Que demeure-t-il du fugace, de l’objet utilisé ou perçu ? Apparemment, selon Susumu Endo, une espèce de dilution dans la luminosité, un reflet jumeau tel un reste de mirage. Mais le matériau de la solidité même, que devient-il lorsque la violence de la nature le dégrade ? sans doute une pierre ébréchée ? plus probablement ce que devient ce qu’a bâti l’humain quand il l’abandonne ou le détruit au cours des conflits qu’il engendre ? Michel François paraît penser qu’il n’y a, en guise de dénouement à l’usure, que ruine pour archéologue ou pour rebâtisseur.
L’ambiance de lieux délabrés attire Thierry Wesel. Le débraillé d’un espace délaissé laisse percevoir qu’il fut, en une période improbable, occupé, rentabilisé, entretenu alors que le voilà désormais classé au rayon du fantomatique. Matsutani invite à se questionner sur ce qui est montré, frôlant presque toujours l’abstraction avec des figurations.

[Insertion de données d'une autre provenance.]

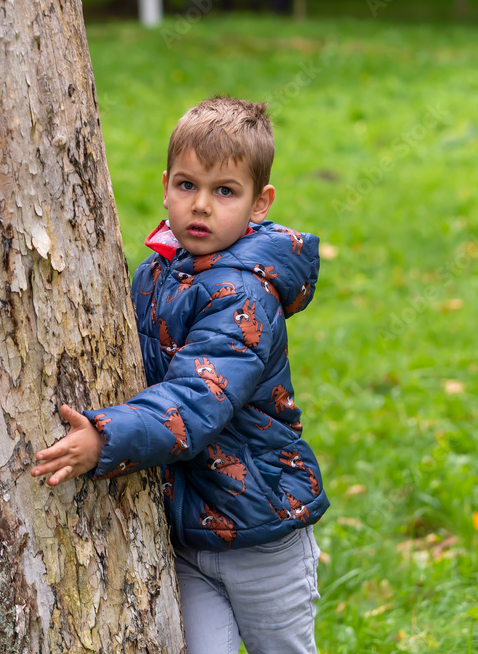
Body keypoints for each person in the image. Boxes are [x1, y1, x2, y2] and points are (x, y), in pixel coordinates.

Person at [32, 96, 329, 654]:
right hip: (188, 536)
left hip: (263, 532)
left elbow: (199, 398)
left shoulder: (243, 293)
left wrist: (107, 436)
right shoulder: (157, 274)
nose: (201, 206)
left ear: (259, 203)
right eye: (188, 185)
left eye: (225, 191)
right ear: (166, 185)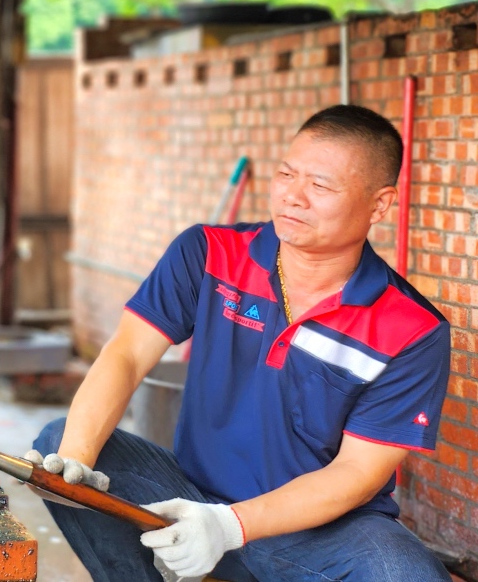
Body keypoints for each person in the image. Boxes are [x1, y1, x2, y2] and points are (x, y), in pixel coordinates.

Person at [28, 105, 452, 581]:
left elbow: (358, 472)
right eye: (286, 174)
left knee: (405, 571)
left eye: (320, 186)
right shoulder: (209, 253)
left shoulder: (412, 329)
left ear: (379, 205)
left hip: (320, 531)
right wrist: (76, 463)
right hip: (190, 497)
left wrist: (230, 525)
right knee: (62, 445)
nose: (293, 196)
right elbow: (126, 354)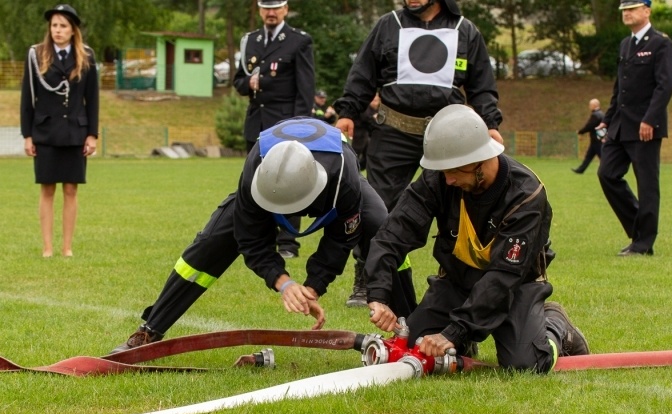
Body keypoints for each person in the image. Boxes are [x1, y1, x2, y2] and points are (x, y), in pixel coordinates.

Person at [111, 117, 416, 352]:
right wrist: (284, 283)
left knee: (384, 232)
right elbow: (251, 241)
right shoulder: (254, 172)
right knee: (207, 246)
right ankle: (150, 329)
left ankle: (413, 329)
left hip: (338, 177)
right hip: (270, 179)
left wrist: (313, 287)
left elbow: (340, 239)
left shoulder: (343, 179)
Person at [365, 104, 589, 373]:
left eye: (455, 171)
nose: (447, 180)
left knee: (525, 364)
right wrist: (378, 293)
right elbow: (393, 233)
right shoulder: (439, 178)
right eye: (443, 171)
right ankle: (463, 343)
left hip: (515, 287)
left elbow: (504, 277)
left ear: (481, 160)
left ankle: (557, 326)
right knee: (415, 347)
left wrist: (454, 332)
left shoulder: (526, 195)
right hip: (457, 282)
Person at [333, 0, 503, 307]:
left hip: (446, 136)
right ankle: (367, 280)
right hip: (392, 132)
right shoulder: (388, 25)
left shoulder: (465, 30)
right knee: (376, 208)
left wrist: (491, 123)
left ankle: (452, 283)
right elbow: (363, 73)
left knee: (451, 207)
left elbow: (482, 85)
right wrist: (347, 112)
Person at [233, 0, 315, 260]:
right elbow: (238, 81)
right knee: (255, 181)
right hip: (257, 121)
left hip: (285, 123)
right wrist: (249, 82)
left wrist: (300, 126)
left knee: (288, 180)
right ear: (259, 10)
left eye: (276, 7)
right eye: (266, 8)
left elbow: (306, 89)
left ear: (285, 9)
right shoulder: (251, 41)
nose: (271, 13)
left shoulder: (298, 41)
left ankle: (288, 241)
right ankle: (260, 238)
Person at [596, 0, 672, 256]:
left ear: (647, 11)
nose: (627, 14)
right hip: (620, 125)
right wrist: (607, 120)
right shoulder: (626, 44)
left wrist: (650, 119)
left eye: (632, 9)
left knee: (647, 185)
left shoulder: (661, 43)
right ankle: (637, 228)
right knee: (606, 173)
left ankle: (643, 244)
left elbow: (665, 85)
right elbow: (619, 88)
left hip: (645, 127)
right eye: (624, 10)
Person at [20, 4, 98, 258]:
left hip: (76, 132)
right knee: (47, 188)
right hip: (45, 133)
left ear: (73, 30)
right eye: (54, 25)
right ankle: (47, 247)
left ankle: (67, 247)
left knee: (71, 189)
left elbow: (92, 98)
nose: (57, 30)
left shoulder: (86, 56)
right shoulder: (36, 55)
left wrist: (92, 134)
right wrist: (27, 135)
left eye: (63, 26)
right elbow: (27, 98)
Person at [571, 98, 604, 174]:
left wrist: (581, 131)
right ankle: (581, 169)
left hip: (596, 140)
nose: (589, 106)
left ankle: (607, 169)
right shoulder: (602, 114)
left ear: (594, 105)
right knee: (589, 156)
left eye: (590, 105)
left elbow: (589, 126)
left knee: (602, 157)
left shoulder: (595, 115)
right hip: (598, 139)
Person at [351, 93, 380, 171]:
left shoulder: (377, 109)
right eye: (373, 100)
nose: (375, 102)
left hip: (368, 134)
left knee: (368, 153)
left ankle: (358, 169)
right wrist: (373, 117)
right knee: (356, 152)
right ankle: (352, 169)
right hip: (359, 132)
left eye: (376, 100)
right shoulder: (366, 108)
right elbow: (365, 118)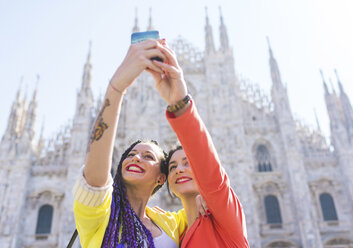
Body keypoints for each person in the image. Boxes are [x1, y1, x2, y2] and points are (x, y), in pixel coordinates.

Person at [72, 39, 190, 248]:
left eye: (148, 156)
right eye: (130, 154)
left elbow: (211, 187)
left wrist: (181, 102)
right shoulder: (100, 214)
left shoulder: (171, 222)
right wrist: (117, 88)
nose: (135, 157)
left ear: (161, 178)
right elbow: (95, 177)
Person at [147, 41, 250, 247]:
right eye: (173, 166)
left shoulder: (224, 221)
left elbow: (210, 171)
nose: (179, 170)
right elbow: (133, 205)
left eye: (188, 162)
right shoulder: (173, 234)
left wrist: (180, 103)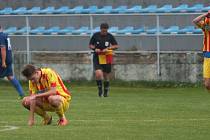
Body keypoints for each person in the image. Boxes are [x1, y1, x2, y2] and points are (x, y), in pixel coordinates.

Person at [89, 23, 119, 97]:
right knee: (98, 73)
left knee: (106, 75)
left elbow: (116, 45)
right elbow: (90, 45)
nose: (104, 32)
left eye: (105, 31)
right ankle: (100, 90)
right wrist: (95, 49)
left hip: (106, 56)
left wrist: (109, 48)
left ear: (107, 30)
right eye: (103, 31)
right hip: (97, 56)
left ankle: (106, 92)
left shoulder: (110, 36)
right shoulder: (95, 35)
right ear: (100, 29)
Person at [0, 25, 25, 99]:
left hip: (3, 60)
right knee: (10, 76)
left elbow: (3, 49)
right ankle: (21, 93)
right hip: (9, 58)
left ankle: (21, 93)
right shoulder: (5, 35)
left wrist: (3, 62)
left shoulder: (1, 36)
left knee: (10, 76)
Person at [193, 10, 210, 90]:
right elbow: (195, 21)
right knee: (207, 84)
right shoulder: (206, 25)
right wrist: (206, 14)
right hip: (208, 55)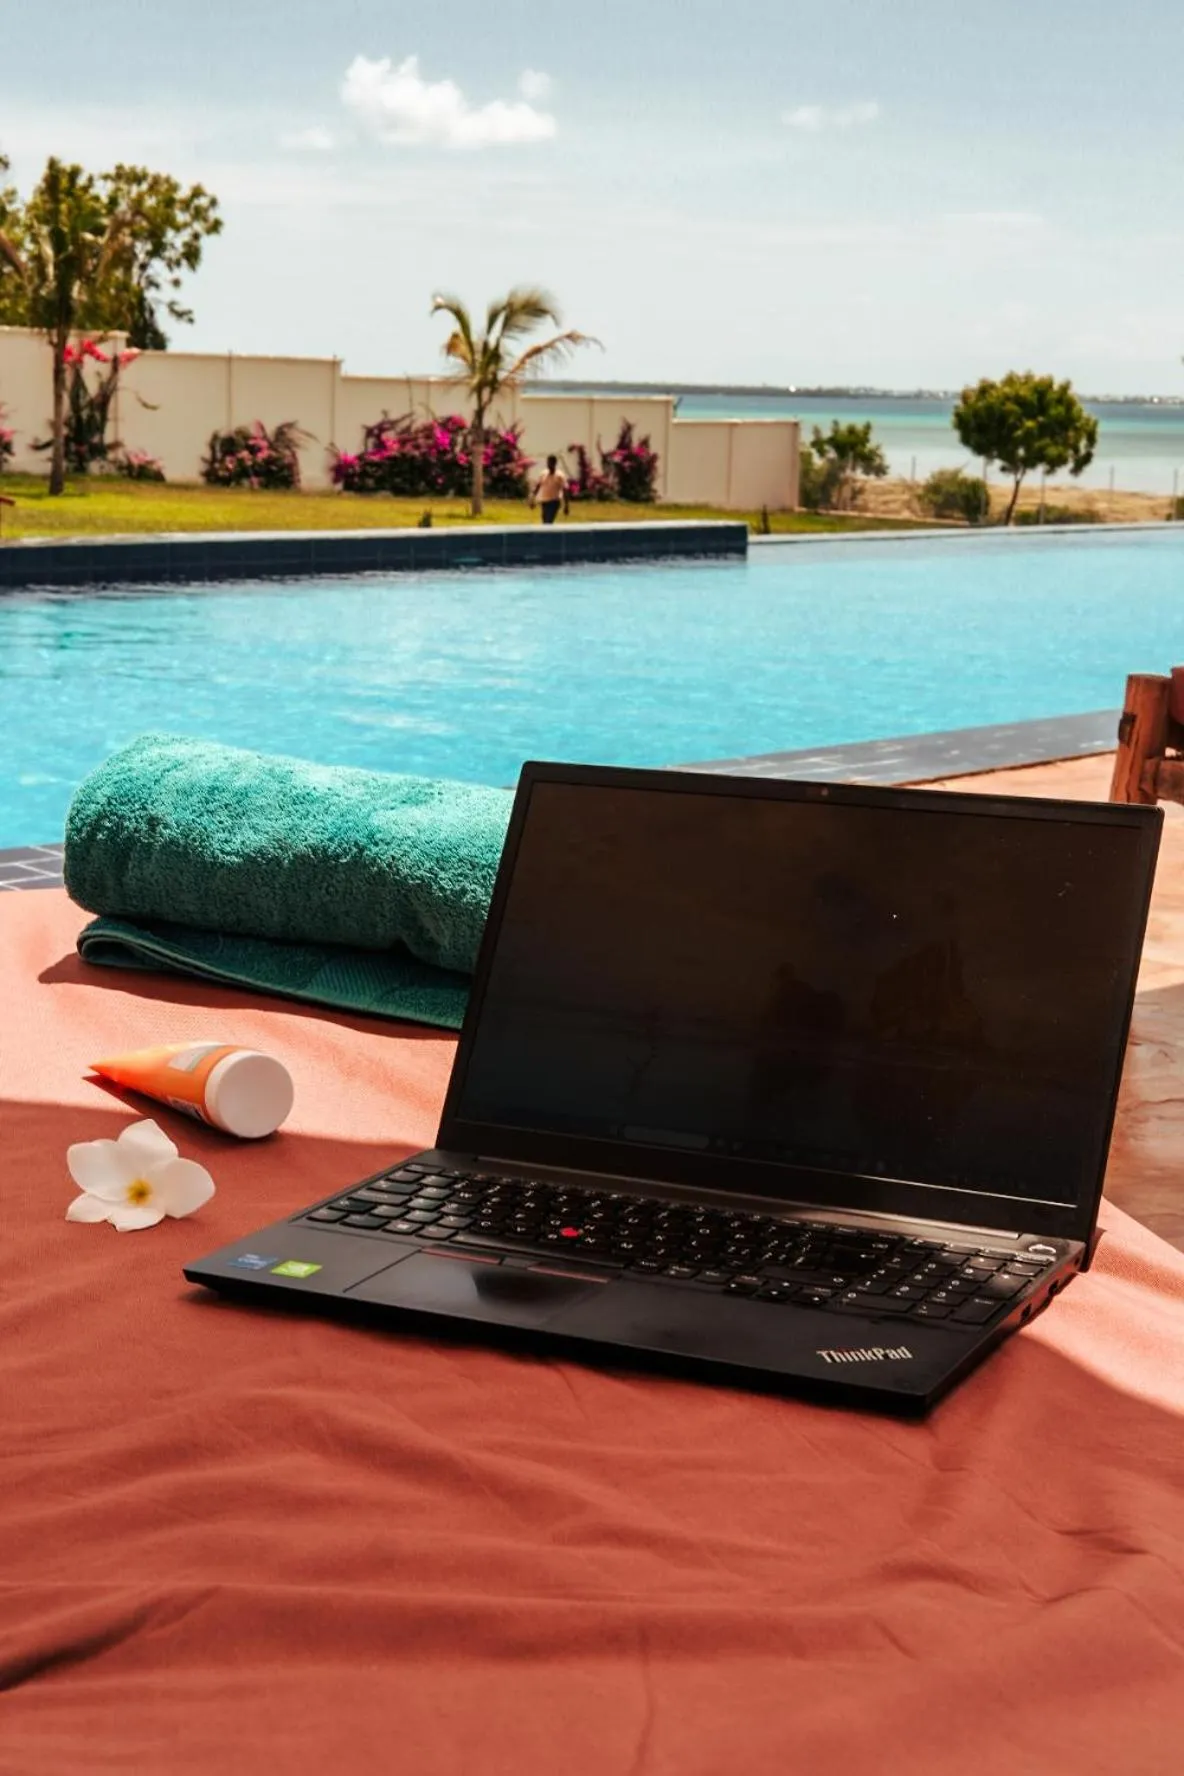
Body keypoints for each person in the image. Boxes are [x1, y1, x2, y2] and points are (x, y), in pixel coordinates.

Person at [531, 455, 568, 525]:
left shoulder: (560, 476)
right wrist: (532, 498)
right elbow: (537, 487)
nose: (549, 465)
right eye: (548, 463)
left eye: (551, 463)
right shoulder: (543, 474)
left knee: (548, 521)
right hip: (544, 502)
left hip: (554, 502)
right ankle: (547, 535)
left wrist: (566, 506)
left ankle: (549, 535)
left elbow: (565, 490)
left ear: (554, 464)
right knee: (545, 522)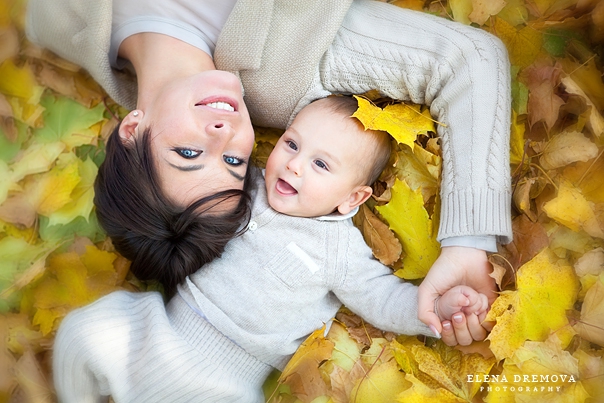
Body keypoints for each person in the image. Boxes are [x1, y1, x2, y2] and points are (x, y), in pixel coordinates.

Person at [26, 0, 512, 331]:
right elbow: (468, 59)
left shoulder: (56, 18)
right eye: (234, 160)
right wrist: (467, 243)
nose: (223, 132)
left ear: (133, 129)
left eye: (188, 154)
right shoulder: (293, 70)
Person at [53, 96, 490, 402]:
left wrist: (436, 307)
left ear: (352, 198)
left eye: (320, 164)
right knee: (84, 331)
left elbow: (383, 298)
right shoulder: (246, 183)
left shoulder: (339, 251)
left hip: (226, 380)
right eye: (292, 144)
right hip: (160, 330)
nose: (295, 164)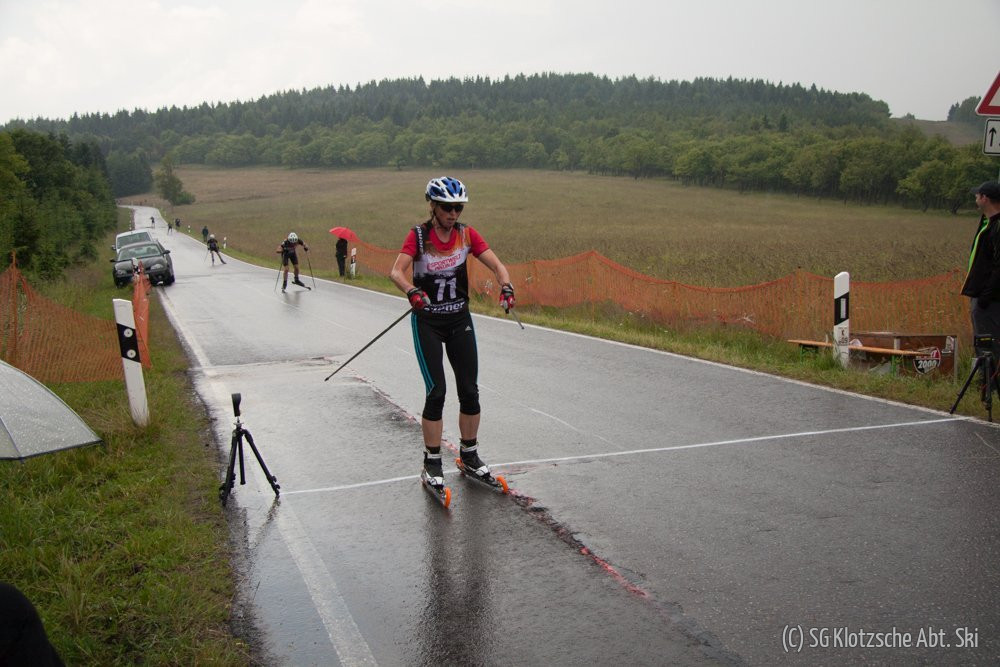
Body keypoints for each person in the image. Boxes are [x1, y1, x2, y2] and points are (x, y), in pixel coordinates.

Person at [389, 176, 516, 493]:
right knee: (437, 392)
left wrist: (506, 286)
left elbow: (497, 265)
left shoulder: (466, 234)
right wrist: (411, 291)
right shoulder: (419, 236)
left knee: (470, 390)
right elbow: (396, 271)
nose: (453, 213)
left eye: (458, 208)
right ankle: (432, 462)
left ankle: (469, 455)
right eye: (447, 208)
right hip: (428, 321)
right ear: (433, 206)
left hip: (459, 319)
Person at [962, 180, 1000, 344]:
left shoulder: (997, 226)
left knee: (988, 346)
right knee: (984, 343)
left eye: (977, 195)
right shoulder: (989, 222)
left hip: (991, 300)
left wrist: (985, 297)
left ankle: (991, 363)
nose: (975, 198)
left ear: (985, 198)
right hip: (986, 297)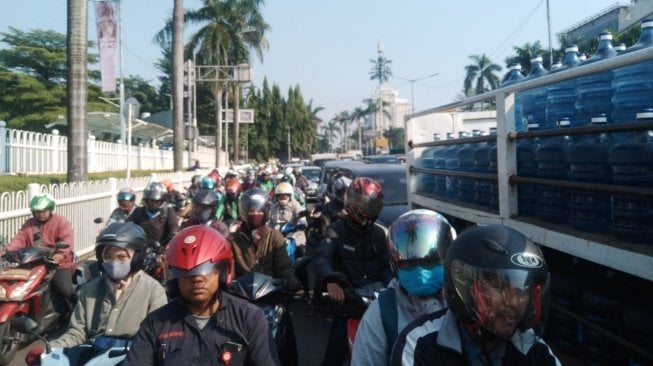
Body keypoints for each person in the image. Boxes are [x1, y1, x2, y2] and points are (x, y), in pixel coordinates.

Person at [389, 225, 561, 366]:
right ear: (466, 288)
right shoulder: (419, 344)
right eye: (500, 287)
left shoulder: (532, 348)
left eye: (521, 290)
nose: (513, 302)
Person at [125, 225, 280, 365]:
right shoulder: (155, 324)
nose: (197, 279)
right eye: (185, 273)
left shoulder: (249, 318)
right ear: (174, 279)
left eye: (206, 270)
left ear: (223, 272)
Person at [25, 222, 168, 364]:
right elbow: (77, 333)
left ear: (136, 258)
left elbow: (157, 341)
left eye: (121, 257)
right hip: (93, 358)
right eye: (109, 256)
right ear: (101, 259)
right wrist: (49, 349)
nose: (114, 262)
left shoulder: (153, 292)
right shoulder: (90, 290)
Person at [351, 209, 456, 365]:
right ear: (395, 265)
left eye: (428, 261)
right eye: (408, 263)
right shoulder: (383, 312)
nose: (419, 271)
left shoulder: (463, 302)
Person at [313, 177, 393, 366]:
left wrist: (394, 285)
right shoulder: (336, 230)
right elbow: (322, 257)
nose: (367, 210)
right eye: (363, 205)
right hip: (349, 306)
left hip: (378, 307)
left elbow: (387, 266)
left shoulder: (379, 234)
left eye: (372, 206)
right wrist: (331, 279)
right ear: (351, 202)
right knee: (332, 359)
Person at [6, 193, 76, 315]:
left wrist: (60, 253)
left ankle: (76, 314)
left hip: (58, 262)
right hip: (34, 261)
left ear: (50, 210)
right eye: (38, 211)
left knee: (64, 288)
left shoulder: (61, 222)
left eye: (44, 211)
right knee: (17, 286)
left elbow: (67, 240)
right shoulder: (29, 223)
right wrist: (7, 250)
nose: (41, 214)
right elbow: (19, 239)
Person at [227, 187, 302, 291]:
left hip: (270, 291)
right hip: (243, 293)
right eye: (251, 211)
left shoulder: (275, 236)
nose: (255, 214)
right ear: (244, 212)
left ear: (266, 212)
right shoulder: (233, 239)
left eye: (259, 211)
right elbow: (229, 268)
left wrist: (291, 280)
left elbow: (283, 265)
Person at [127, 181, 179, 246]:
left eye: (157, 201)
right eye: (151, 200)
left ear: (162, 200)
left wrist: (171, 241)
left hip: (161, 250)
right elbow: (127, 226)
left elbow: (174, 226)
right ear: (146, 200)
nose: (154, 203)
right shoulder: (138, 211)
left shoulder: (168, 211)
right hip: (140, 248)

Des créations étrangement insolites de David De Tscharner, supposons qu’elles seront mobiles, vibratiles, fertiles pour nourrir dans le temps à venir l’imaginaire de qui les possèdera. Et des photogravures conçues par Carsten Höller, on présume que les larves qu’il a agrandies vont prochainement se lancer dans le flux temporel en devenant des insectes ayant devant eux toute une vie même si pour eux elle s’avère plutôt éphémère. Urs Luthi nous laisse répondre à la question de savoir ce qui reste de la clarté une fois le cliché pris.
Dès l’entrée à cette exposition, Ingrid Ledent résume sans aucun doute cette rencontre parmi plus de 200 œuvres. En une sorte de triptyque, elle sertit une reproduction en noir et blanc d’indices que le temps a laissés sur sa peau au centre d’un ensemble à la dominante verte, transcription métonymique de la vitalité végétale, allusion au fait que toute décrépitude, dans un monde – s’il ne s’autodétruit pas – où le vital prend toujours le dessus sur le périssable.
Dès la visite terminée, il est bon, de méditer avec Emmanuel Madec qui, dans le catalogue, nous rappelle l’essentiel : « Ce qui provoque cette nécessité indéniable de la représentation de l’écoulement du temps, c’est sans doute l’état de sidération que l’on éprouve face à son irréversibilité. »
Michel Voiturier
« Bientôt déjà hier » au Centre de la Gravure et de l’Image imprimée jusqu’au 8 septembre 2019, 10 rue des Amours à La Louvière. Infos : +32 (0) 64 27 87 27 ou https://www.centredelagravure.be/
Catalogue :Catherine De Braekeleer,Emmanuel Madec, Rainer Michael Mason, « Bientôt déjà hier », La Louvière, Centre de la Gravure, 2019, 190 p.